- YOUR TASKS:
- A) In two sentences, sum up the excerpt below on kraken's decoding and XML parsing.
- B) Based on the excerpt below on kraken's decoding and XML parsing, explain in one or two sentences why the kraken.lib.xml module is offered.

- READING TEXT:
-*-*-

There are several different ways to convert the output matrix to a sequence of labels that can be decoded into a character sequence. These are contained in kraken.lib.ctc_decoder with kraken.lib.ctc_decoder.greedy_decoder() being the default.

XML Parsing

Sometimes it is desired to take the data in an existing XML serialization format like PageXML or ALTO and apply an OCR function on it. The kraken.lib.xml module includes parsers extracting information into data structures processable with minimal transformtion by the functional blocks:

>>> from kraken.lib import xml

>>> alto_doc = '/path/to/alto'
>>> xml.parse_alto(alto_doc)
{'image': '/path/to/image/file',
 'type': 'baselines',
 'lines': [{'baseline': [(24, 2017), (25, 2078)],
            'boundary': [(69, 2016), (70, 2077), (20, 2078), (19, 2017)],
            'text': '',
            'script': 'default'},
           {'baseline': [(79, 2016), (79, 2041)],
            'boundary': [(124, 2016), (124, 2041), (74, 2041), (74, 2016)],
            'text': '',
            'script': 'default'}, ...],
 'regions': {'Image/Drawing/Figure': [[(-5, 3398), (207, 3398), (207, 2000), (-5, 2000)],
                                      [(253, 3292), (668, 3292), (668, 3455), (253, 3455)],
                                      [(216, -4), (1015, -4), (1015, 534), (216, 534)]],
             'Handwritten text': [[(2426, 3367), (2483, 3367), (2483, 3414), (2426, 3414)],
                                  [(1824, 3437), (2072, 3437), (2072, 3514), (1824, 3514)]],
             ...}
}

>>> page_doc = '/path/to/page'
>>> xml.parse_page(page_doc)

-*-*-

- INFORMATION:
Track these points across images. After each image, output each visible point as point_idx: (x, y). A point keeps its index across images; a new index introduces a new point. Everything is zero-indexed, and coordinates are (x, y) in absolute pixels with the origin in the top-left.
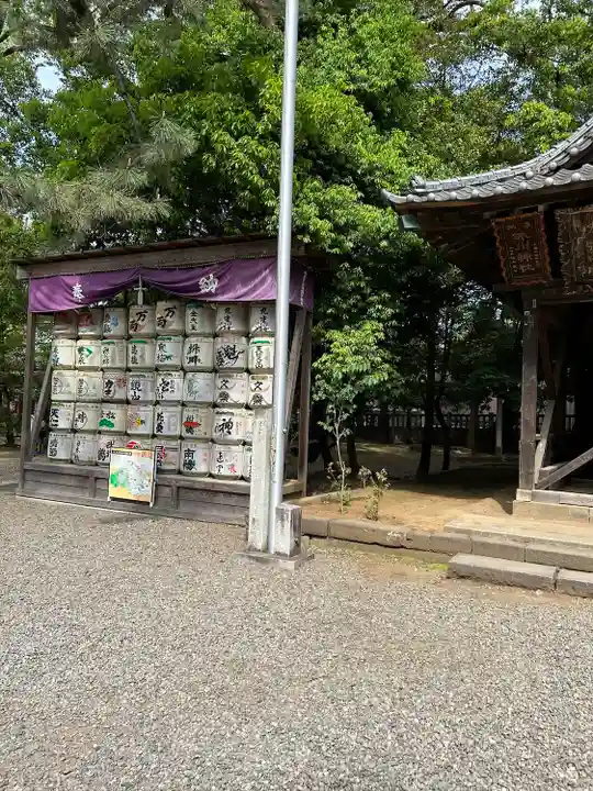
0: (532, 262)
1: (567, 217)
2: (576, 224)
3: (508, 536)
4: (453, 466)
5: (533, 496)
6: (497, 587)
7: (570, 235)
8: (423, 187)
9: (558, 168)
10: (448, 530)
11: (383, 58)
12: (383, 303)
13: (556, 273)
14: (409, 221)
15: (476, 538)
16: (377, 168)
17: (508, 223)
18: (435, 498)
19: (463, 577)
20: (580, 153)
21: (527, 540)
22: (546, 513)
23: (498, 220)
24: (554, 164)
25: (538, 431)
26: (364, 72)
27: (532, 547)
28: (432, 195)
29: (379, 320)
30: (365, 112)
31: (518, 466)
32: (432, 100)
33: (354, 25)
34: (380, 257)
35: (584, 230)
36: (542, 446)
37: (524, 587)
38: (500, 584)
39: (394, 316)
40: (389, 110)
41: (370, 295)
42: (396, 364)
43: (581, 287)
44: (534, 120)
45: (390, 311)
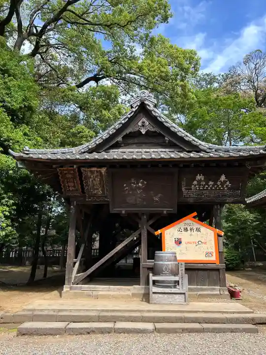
0: (74, 186)
1: (86, 171)
2: (89, 174)
3: (52, 310)
4: (48, 276)
5: (71, 288)
6: (39, 337)
7: (87, 178)
8: (29, 151)
9: (84, 152)
10: (24, 310)
11: (19, 96)
12: (9, 198)
13: (83, 191)
14: (21, 164)
15: (36, 313)
16: (11, 139)
17: (63, 170)
18: (30, 293)
19: (24, 334)
20: (92, 148)
21: (60, 311)
22: (76, 296)
23: (60, 169)
24: (83, 150)
25: (76, 258)
26: (9, 99)
27: (61, 314)
28: (31, 155)
29: (7, 206)
30: (8, 115)
31: (65, 274)
32: (41, 117)
33: (7, 80)
34: (9, 177)
35: (92, 176)
36: (77, 265)
37: (52, 335)
38: (41, 335)
39: (14, 204)
40: (22, 116)
41: (3, 194)
42: (15, 227)
43: (92, 198)
44: (80, 132)
45: (12, 201)
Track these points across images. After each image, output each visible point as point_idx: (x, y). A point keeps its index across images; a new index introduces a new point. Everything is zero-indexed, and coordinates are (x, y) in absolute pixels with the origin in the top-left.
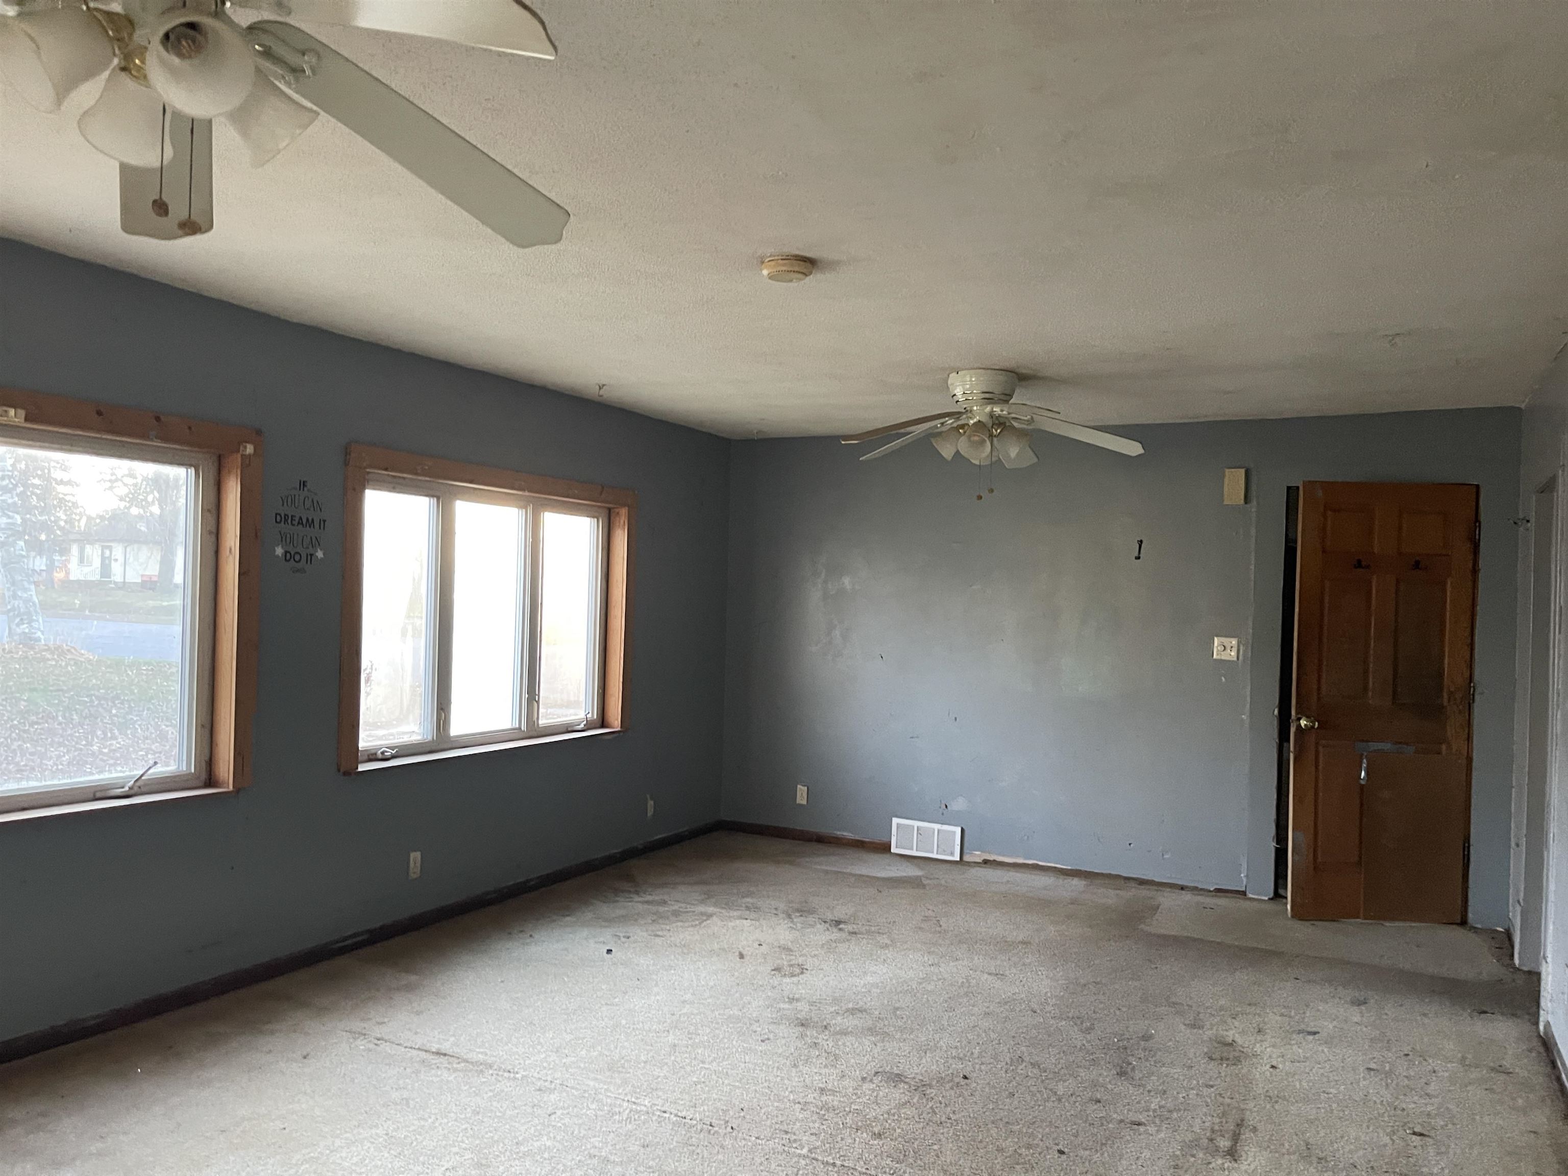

-*-*-

- ANSWERS:
- A) Kraken has several ways to turn the output matrix into a sequence of labels that can be decoded into characters, all kept in kraken.lib.ctc_decoder, with greedy_decoder() as the default. For data already stored in XML formats like PageXML or ALTO, the kraken.lib.xml module has parsers, such as parse_alto and parse_page, that pull the information into data structures the functional blocks can work with after minimal transformation.

- B) Sometimes the goal is to take data already saved in an XML format like PageXML or ALTO and run an OCR function on it. The module's parsers extract that information into data structures that the functional blocks can process with minimal transformation.